### Problem description
Once you reach the line holding "[56,60,108,123]", write out that line and every later one exactly, ending with the last line of the data; write nothing else.

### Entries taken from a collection

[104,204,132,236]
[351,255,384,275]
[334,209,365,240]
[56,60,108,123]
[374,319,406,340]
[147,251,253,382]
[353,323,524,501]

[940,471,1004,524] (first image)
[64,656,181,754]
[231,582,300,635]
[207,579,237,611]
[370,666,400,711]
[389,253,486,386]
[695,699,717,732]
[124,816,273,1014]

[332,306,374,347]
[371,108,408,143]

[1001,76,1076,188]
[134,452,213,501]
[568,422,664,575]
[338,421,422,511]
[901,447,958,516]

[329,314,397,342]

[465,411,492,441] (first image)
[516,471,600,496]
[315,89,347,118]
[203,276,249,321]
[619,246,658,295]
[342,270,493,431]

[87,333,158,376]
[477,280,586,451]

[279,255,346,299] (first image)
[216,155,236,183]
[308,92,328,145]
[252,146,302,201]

### Written solution
[56,60,108,123]
[374,319,406,340]
[147,251,253,382]
[353,323,524,501]

[940,471,1004,524] (first image)
[64,656,181,754]
[231,582,300,635]
[207,579,237,611]
[370,666,400,711]
[389,253,486,386]
[695,699,717,732]
[124,816,273,1014]

[332,306,374,347]
[371,108,408,143]

[1001,76,1076,188]
[134,452,213,501]
[568,422,664,575]
[338,421,422,511]
[901,447,958,516]

[329,314,397,342]

[465,411,492,441] (first image)
[516,471,600,496]
[315,89,347,118]
[203,276,249,321]
[619,246,658,295]
[342,270,493,431]

[87,333,158,376]
[477,280,586,451]

[279,255,346,299] (first image)
[216,155,236,183]
[308,92,328,145]
[252,146,302,201]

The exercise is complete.